Locate the lines of the listing below that hold "nose", then copy each of them.
+++
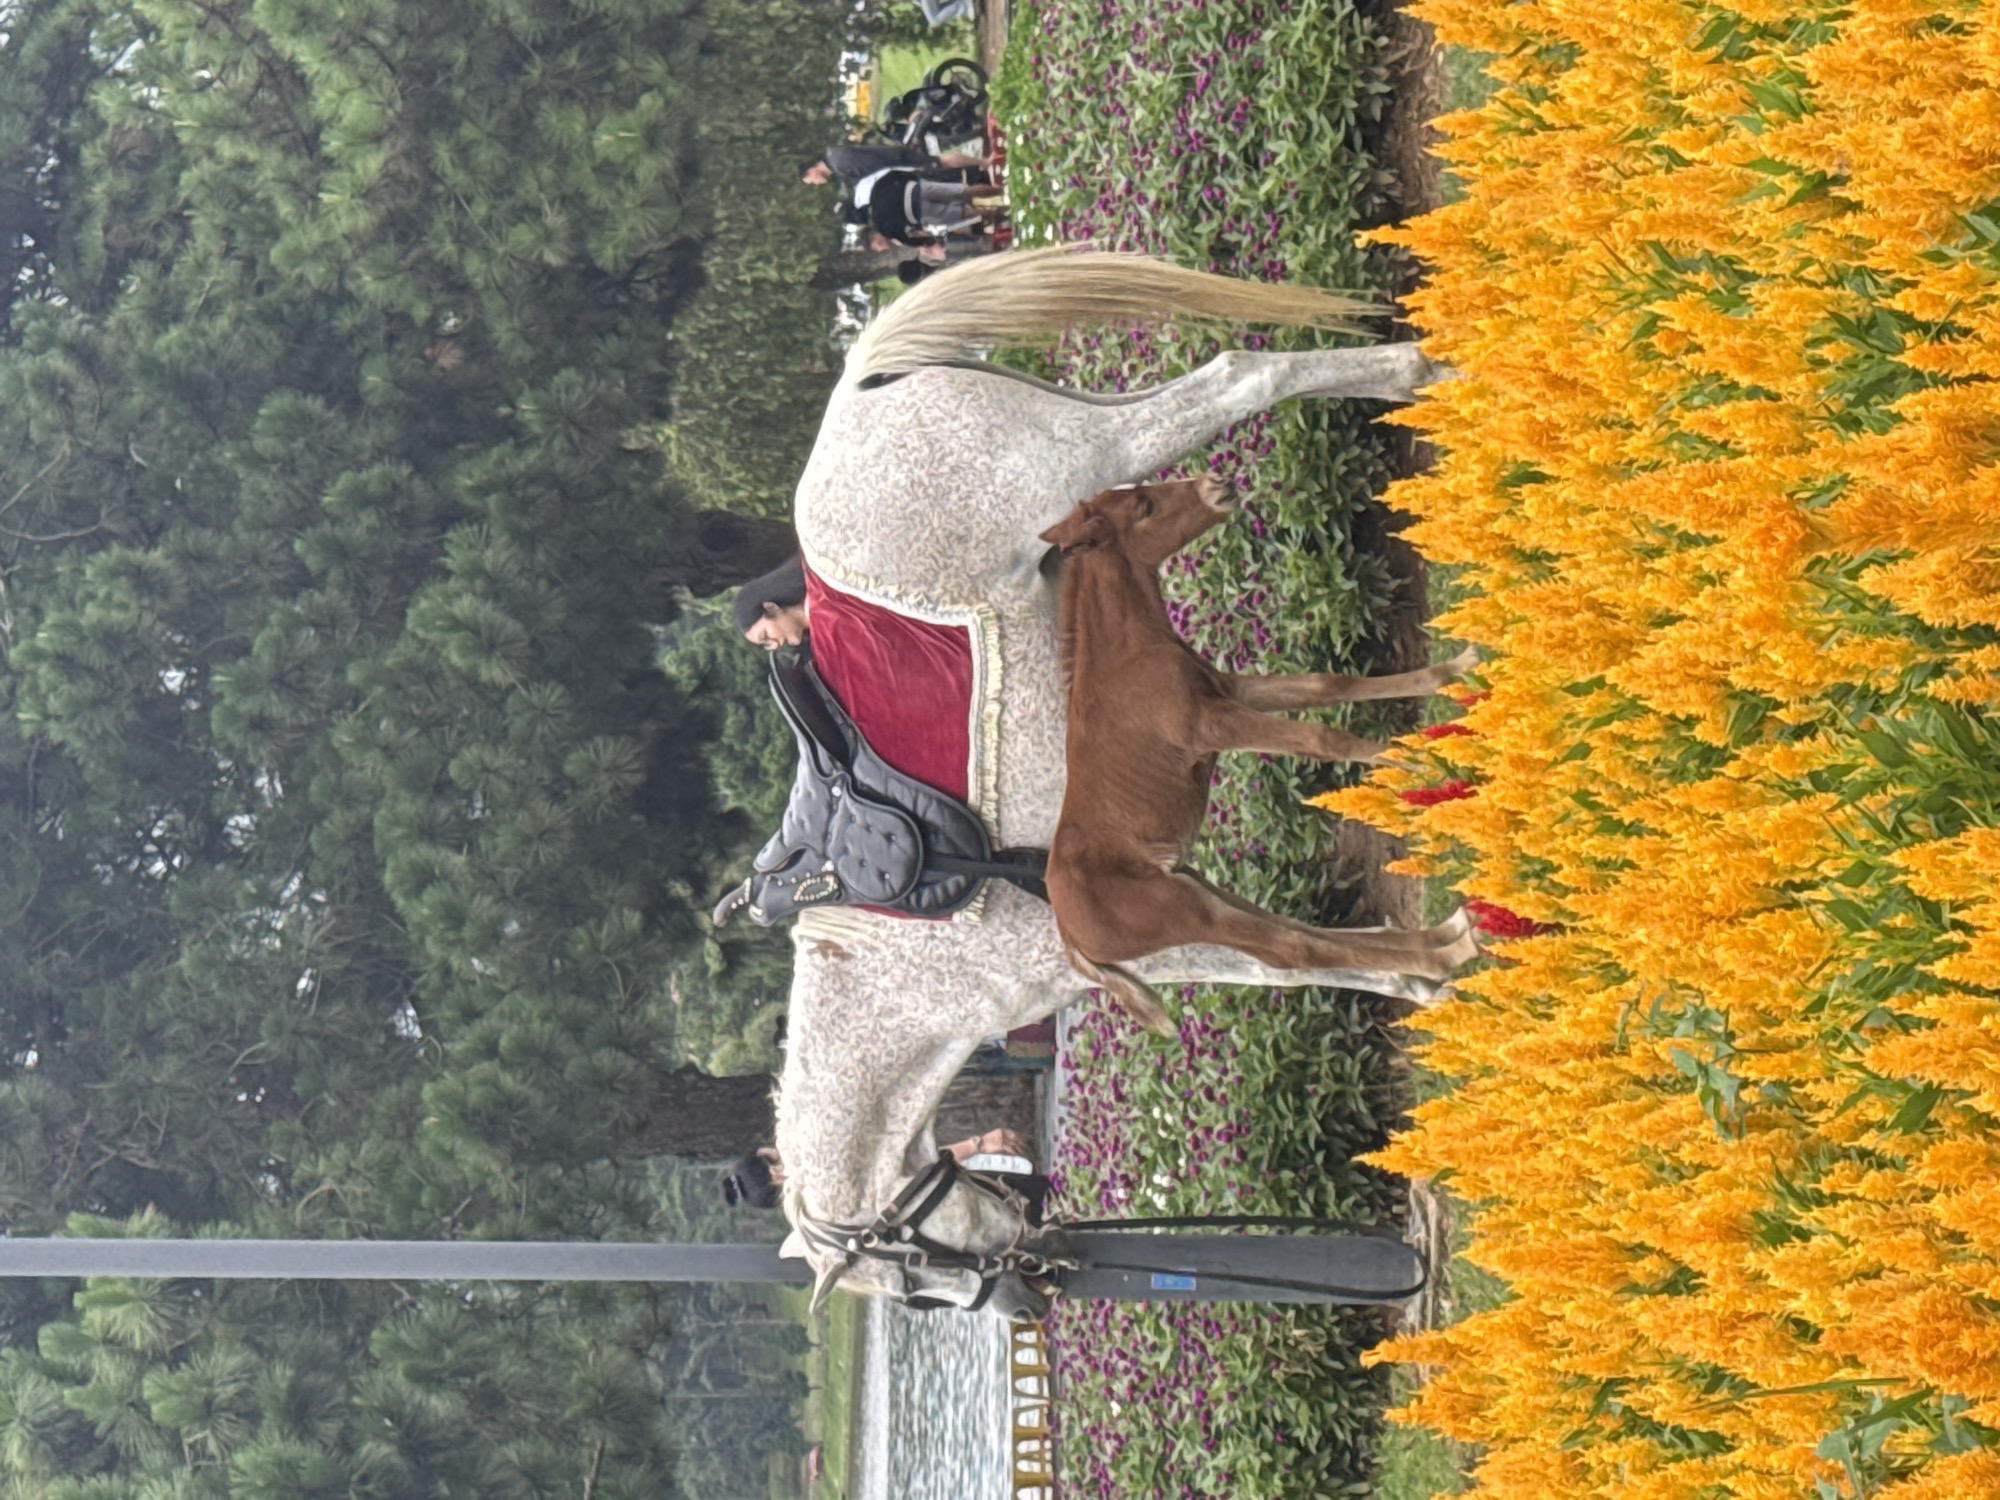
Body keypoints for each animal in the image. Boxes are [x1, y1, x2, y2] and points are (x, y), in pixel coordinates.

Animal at [770, 248, 1465, 1312]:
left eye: (914, 1285)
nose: (1030, 1288)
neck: (906, 964)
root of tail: (857, 391)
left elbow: (1272, 959)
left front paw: (1427, 970)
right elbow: (1277, 953)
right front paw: (1421, 974)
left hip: (1086, 453)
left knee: (1235, 377)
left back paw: (1418, 371)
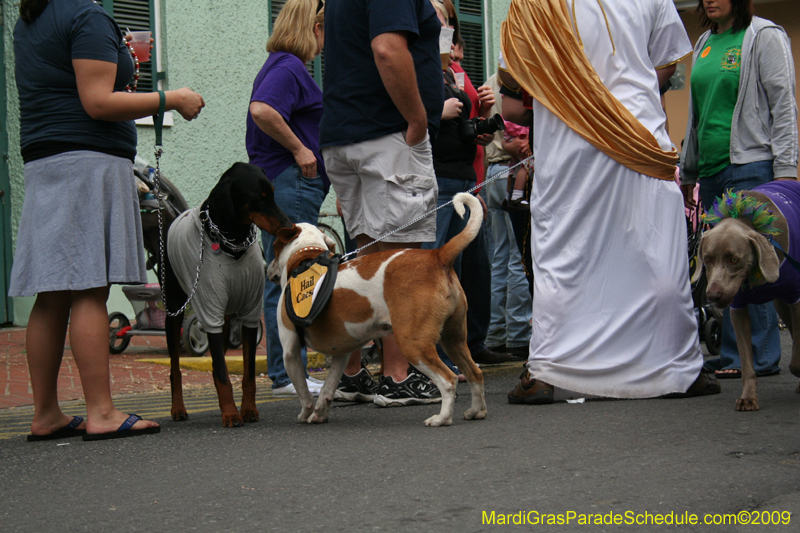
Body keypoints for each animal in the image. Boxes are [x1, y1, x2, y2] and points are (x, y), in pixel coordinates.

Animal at [164, 161, 292, 424]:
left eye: (273, 194)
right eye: (258, 198)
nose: (288, 226)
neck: (233, 243)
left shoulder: (250, 314)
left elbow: (248, 374)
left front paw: (248, 409)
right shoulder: (210, 313)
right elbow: (223, 374)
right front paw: (232, 414)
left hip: (223, 318)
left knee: (216, 363)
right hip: (175, 310)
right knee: (175, 368)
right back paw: (178, 408)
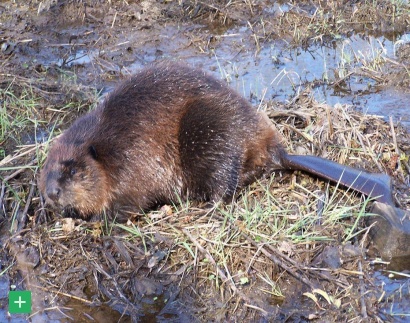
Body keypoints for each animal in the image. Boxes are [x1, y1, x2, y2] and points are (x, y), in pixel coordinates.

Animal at [38, 61, 394, 219]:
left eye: (73, 169)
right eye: (46, 171)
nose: (52, 193)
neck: (106, 146)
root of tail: (278, 151)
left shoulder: (129, 164)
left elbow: (126, 204)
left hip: (208, 130)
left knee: (225, 184)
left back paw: (202, 208)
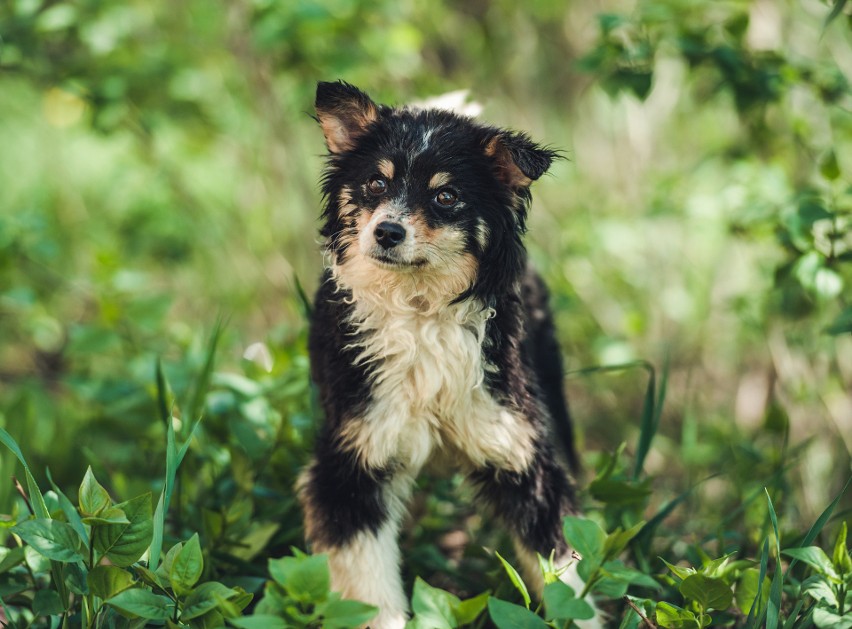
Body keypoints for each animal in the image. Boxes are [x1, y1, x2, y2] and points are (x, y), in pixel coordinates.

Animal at [298, 81, 584, 624]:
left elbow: (563, 575)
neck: (419, 310)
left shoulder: (521, 454)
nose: (387, 232)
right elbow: (371, 591)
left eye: (446, 196)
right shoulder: (355, 458)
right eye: (375, 183)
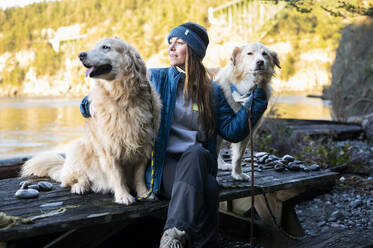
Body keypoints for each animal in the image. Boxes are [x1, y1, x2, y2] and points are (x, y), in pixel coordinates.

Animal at [20, 37, 160, 204]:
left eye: (106, 47)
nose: (80, 55)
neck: (122, 96)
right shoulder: (109, 148)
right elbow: (117, 175)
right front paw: (123, 196)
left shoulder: (144, 145)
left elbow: (139, 176)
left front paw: (145, 193)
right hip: (79, 148)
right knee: (73, 179)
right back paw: (80, 186)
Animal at [214, 41, 278, 181]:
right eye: (249, 53)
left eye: (265, 54)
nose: (260, 62)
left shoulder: (246, 128)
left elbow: (239, 155)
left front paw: (237, 174)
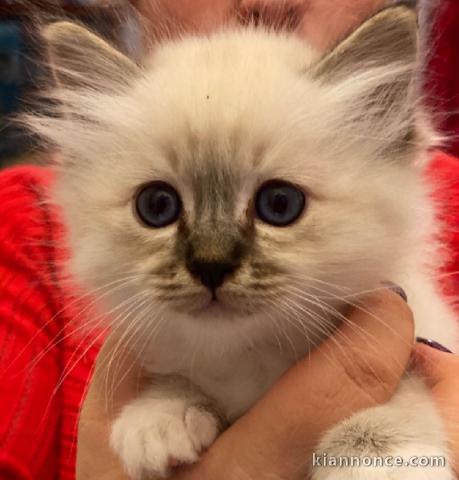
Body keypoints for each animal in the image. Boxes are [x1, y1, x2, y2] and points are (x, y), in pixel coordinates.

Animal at [30, 4, 458, 480]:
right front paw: (158, 421)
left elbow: (390, 406)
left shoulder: (419, 340)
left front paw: (383, 463)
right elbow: (175, 379)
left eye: (279, 204)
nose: (211, 264)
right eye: (157, 206)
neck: (253, 357)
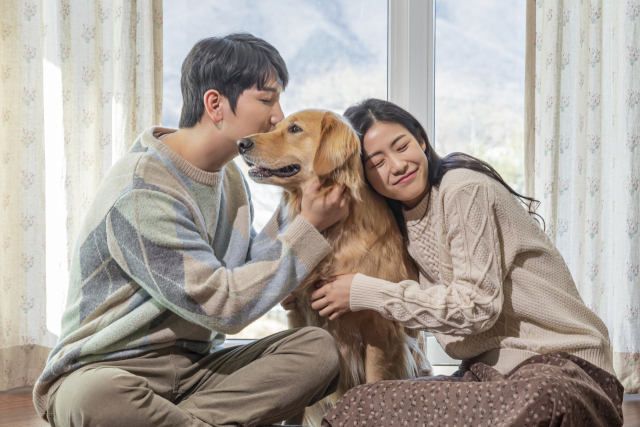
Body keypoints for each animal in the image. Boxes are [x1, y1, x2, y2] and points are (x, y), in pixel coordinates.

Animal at [238, 111, 432, 427]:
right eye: (276, 126)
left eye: (295, 129)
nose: (241, 143)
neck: (334, 231)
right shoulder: (298, 314)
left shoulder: (379, 330)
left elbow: (372, 386)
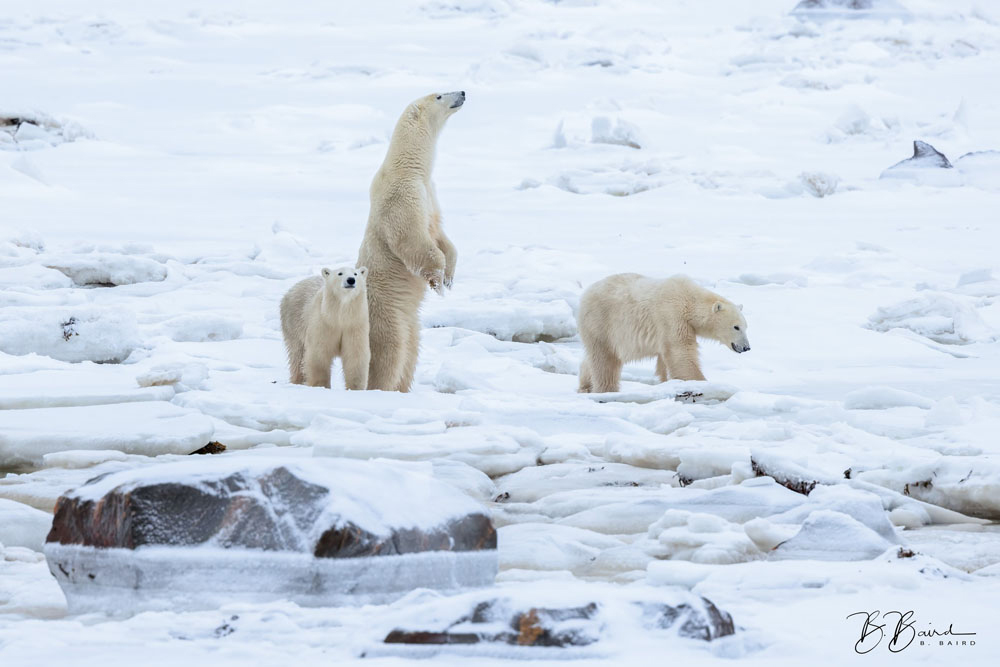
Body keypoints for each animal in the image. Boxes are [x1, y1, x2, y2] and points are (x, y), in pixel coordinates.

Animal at [360, 88, 464, 392]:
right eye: (440, 95)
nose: (463, 92)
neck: (407, 166)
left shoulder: (429, 192)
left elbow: (440, 234)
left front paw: (450, 277)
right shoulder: (402, 196)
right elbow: (413, 239)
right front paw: (438, 282)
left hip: (410, 322)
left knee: (411, 351)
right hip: (386, 314)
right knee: (390, 352)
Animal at [576, 274, 748, 394]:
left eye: (746, 327)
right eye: (736, 327)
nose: (747, 347)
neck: (688, 299)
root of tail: (585, 294)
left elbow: (665, 359)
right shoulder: (672, 316)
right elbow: (681, 353)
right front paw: (703, 383)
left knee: (593, 359)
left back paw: (585, 386)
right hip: (602, 323)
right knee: (605, 360)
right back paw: (607, 390)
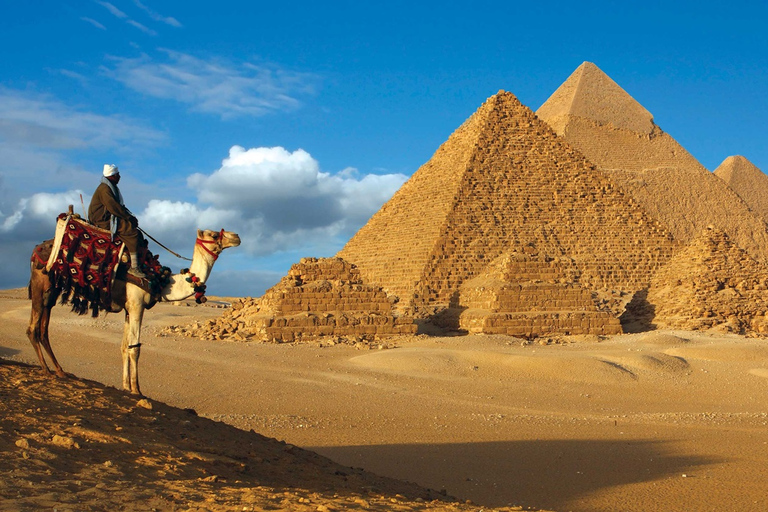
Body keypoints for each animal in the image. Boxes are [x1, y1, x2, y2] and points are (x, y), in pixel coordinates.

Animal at [28, 228, 240, 396]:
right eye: (214, 234)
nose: (236, 237)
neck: (161, 281)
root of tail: (37, 249)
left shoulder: (128, 308)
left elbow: (124, 346)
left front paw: (125, 386)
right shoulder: (137, 304)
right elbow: (135, 348)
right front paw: (137, 390)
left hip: (52, 288)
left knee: (43, 328)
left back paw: (59, 370)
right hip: (41, 283)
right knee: (33, 329)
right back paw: (46, 369)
+++
The completed task =
nose: (1030, 1288)
nose: (288, 226)
nose: (52, 193)
nose: (387, 232)
nose: (80, 55)
nose: (260, 62)
nose: (211, 264)
nose: (241, 143)
nose: (463, 92)
nose: (747, 347)
nose: (236, 237)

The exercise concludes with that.